White Water Canoe Instructor Lives with Bleeding Disorder, von Willebrand Disease

By Jaime van den Berg

Jamie van den Berg has tackled wild rivers in his canoe and climbed mountains despite having an inherited bleeding disorder.

Let me introduce myself. My name is Jaime van den Berg; I am 25 years old and live in the Netherlands. My girlfriend Sabrina and I are very happy and recently moved in together.
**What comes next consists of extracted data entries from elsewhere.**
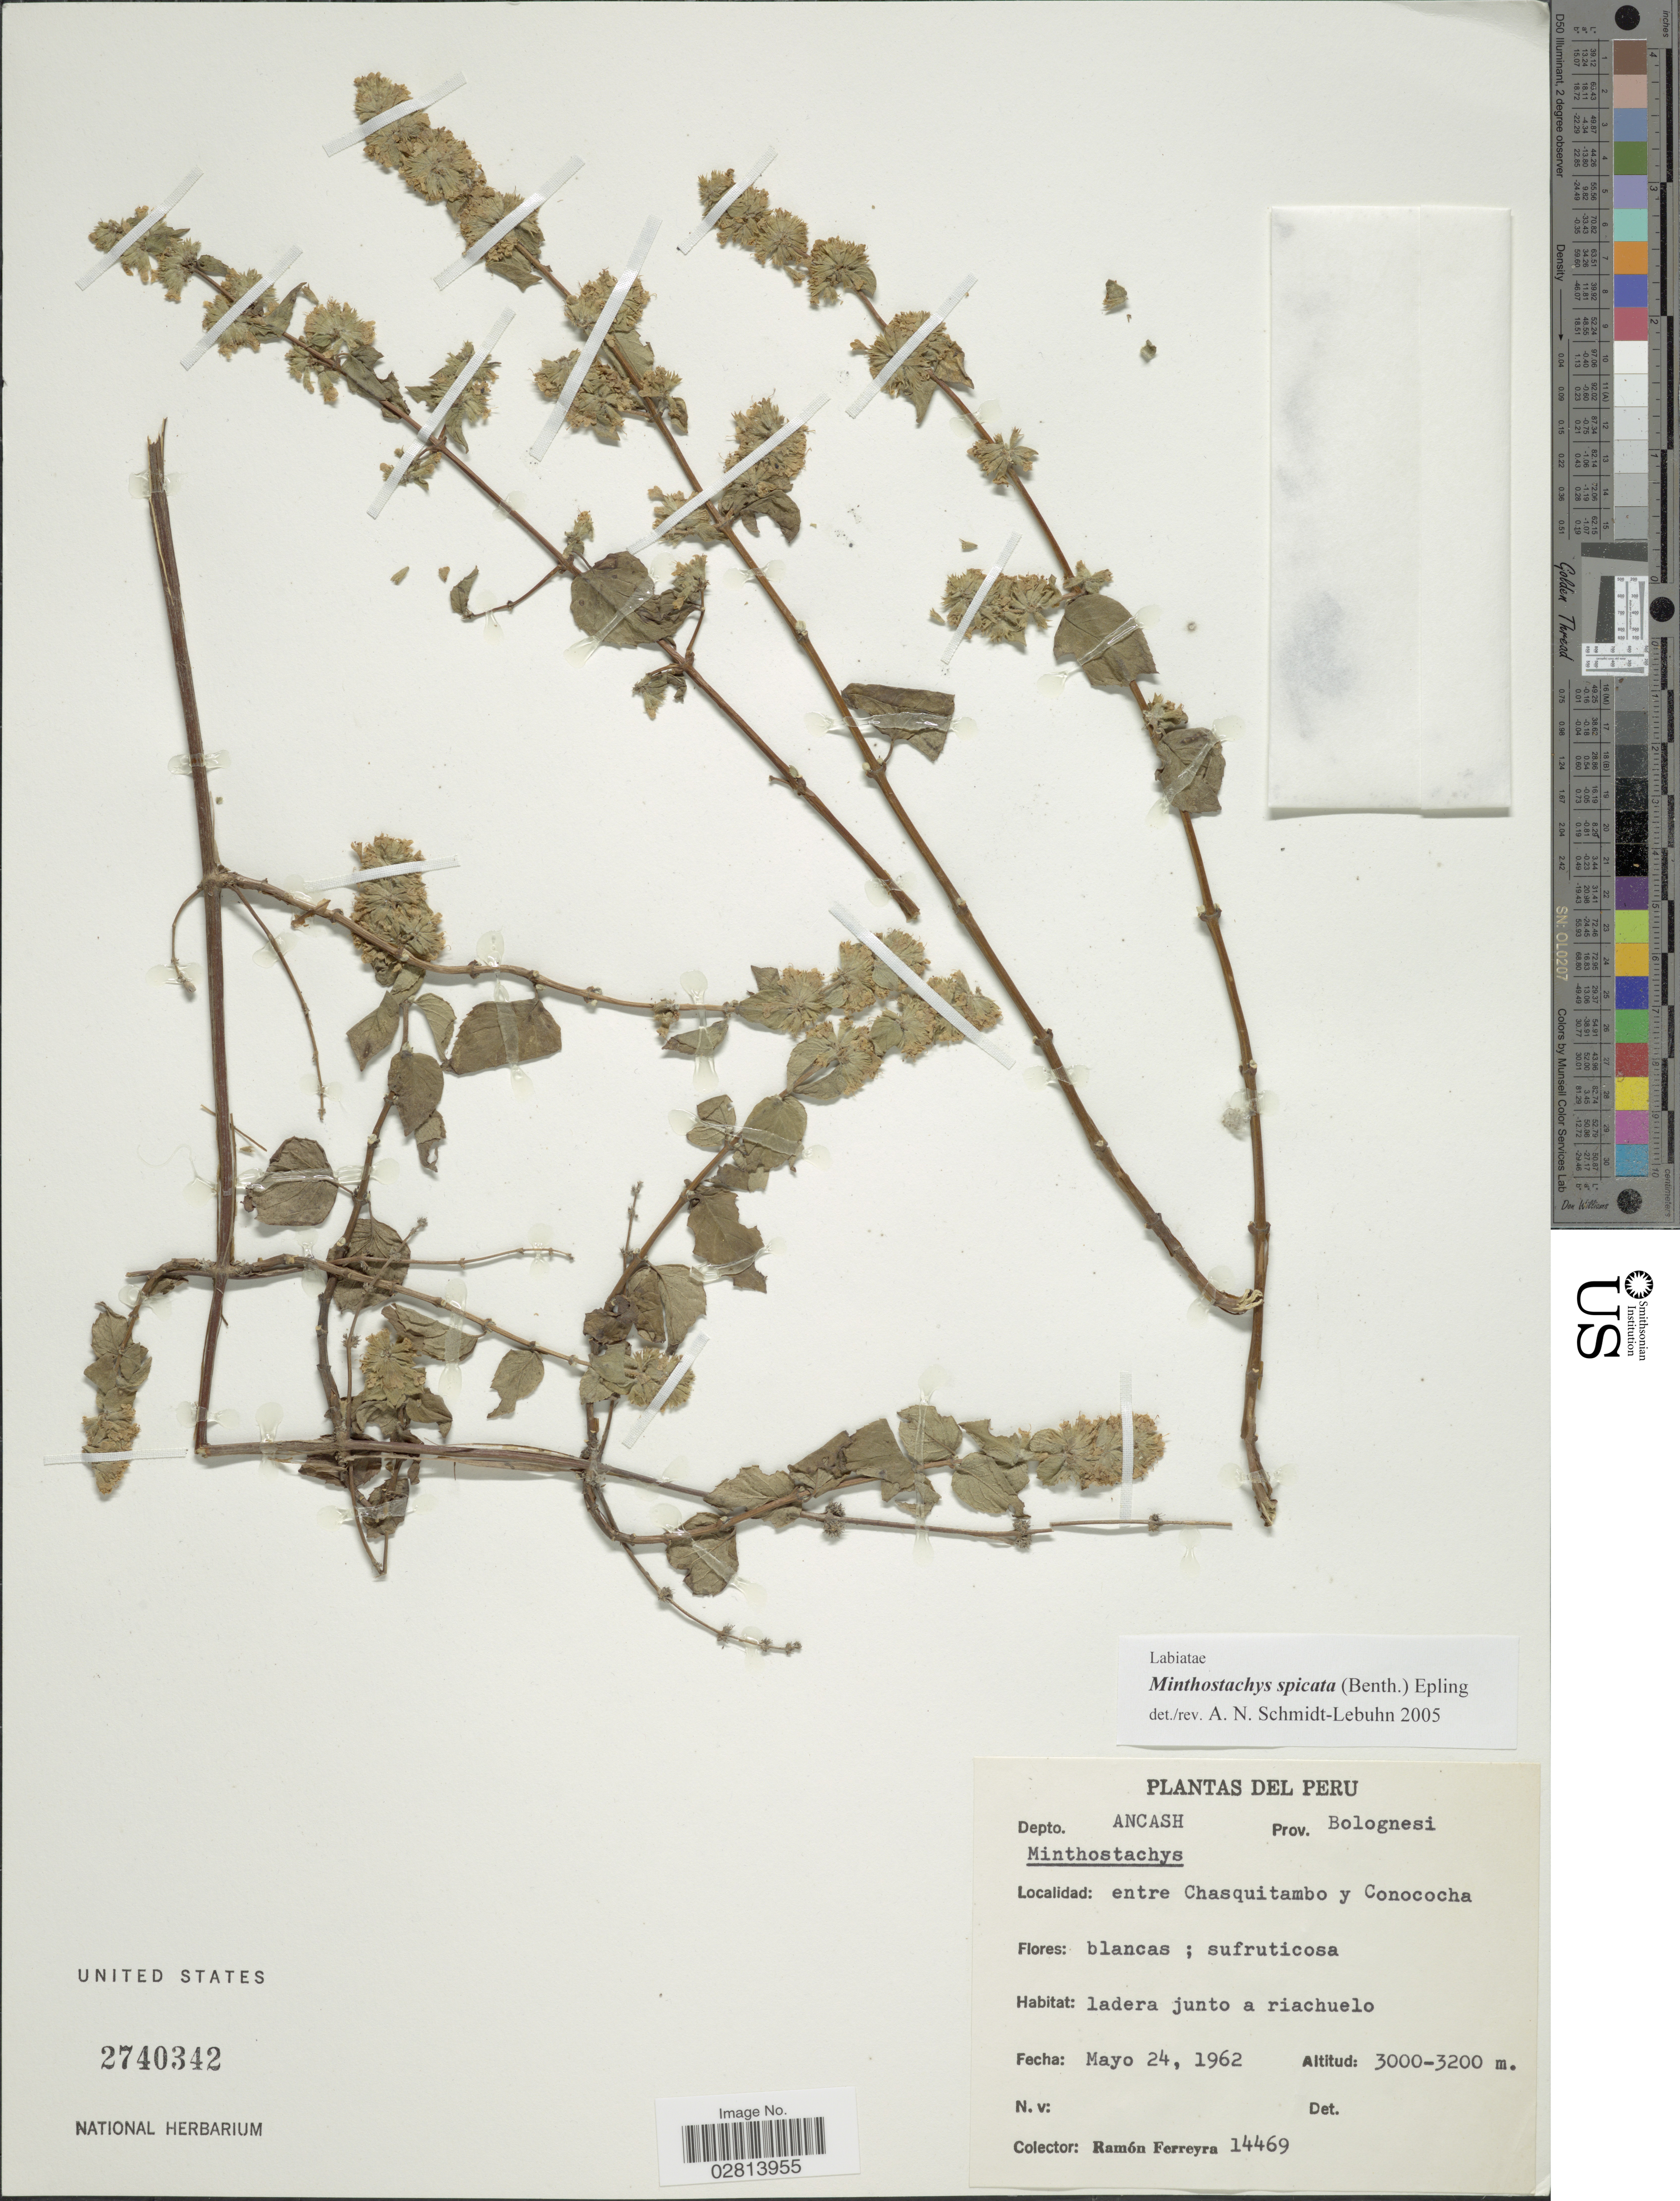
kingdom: Plantae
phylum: Tracheophyta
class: Magnoliopsida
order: Lamiales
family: Lamiaceae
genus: Minthostachys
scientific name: Minthostachys spicata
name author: (Benth.) Epling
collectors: R. A. Ferreyra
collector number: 14469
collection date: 1962-05-24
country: Peru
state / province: Ancash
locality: Depto. Ancash, Prov. Bolognesi, entre Chasquitambo y Conococha.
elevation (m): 3000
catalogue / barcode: US 2740342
I have von Willebrand Disease, an inherited bleeding disorder, and recently went to my first meeting of the von Willebrand patient group of the Netherlands Hemophilia Society, the NVHP.

During the meeting, I was asked what type of von Willebrand I am suffering from and I could not really answer that question.  I know I have von Willebrand and have been able to handle that quite well. I do not see it as an obstacle and would not want to call it that. The only thing I find frustrating is that my parents did not allow me to join the soccer club when I was young. I am sure I would have made the Dutch national team by now. Soccer was not going to work, so I had to choose a different sport, which was swimming. I did that for a number of years, after which I felt a need for a challenge and started canoeing. First on calm waters, and then in the ocean. By the time I was 15 years old, I was a wild water canoe instructor in Slovenia.

Looking back, my parents should have just let me play soccer, since that would have been conveniently close to the Academic Hospital in Leiden. Instead, I was 15 and in Slovenia, without my parents. Despite not having been able to start my soccer career, I have done everything I wanted and have not allowed von Willebrand to stand in my way. I have conquered the wildest rivers, climbed the highest mountains in Europe, traveled through Australia by myself for three months, and enjoyed snowboarding, despite getting stuck on a mountain for a night.

As I said before, my girlfriend and I recently moved in together. To me, von Willebrand Disease has become part of me, or better, has always been part of me. I have just accepted that it is there, since you cannot change it anyway. But I do understand that this is different for other people, such as my girlfriend. After all, she has not witnessed the hundreds of trips to the hospital, although she has been present for a few of those, after a motorcycle accident and a kite surf mishap, so she is getting used to them.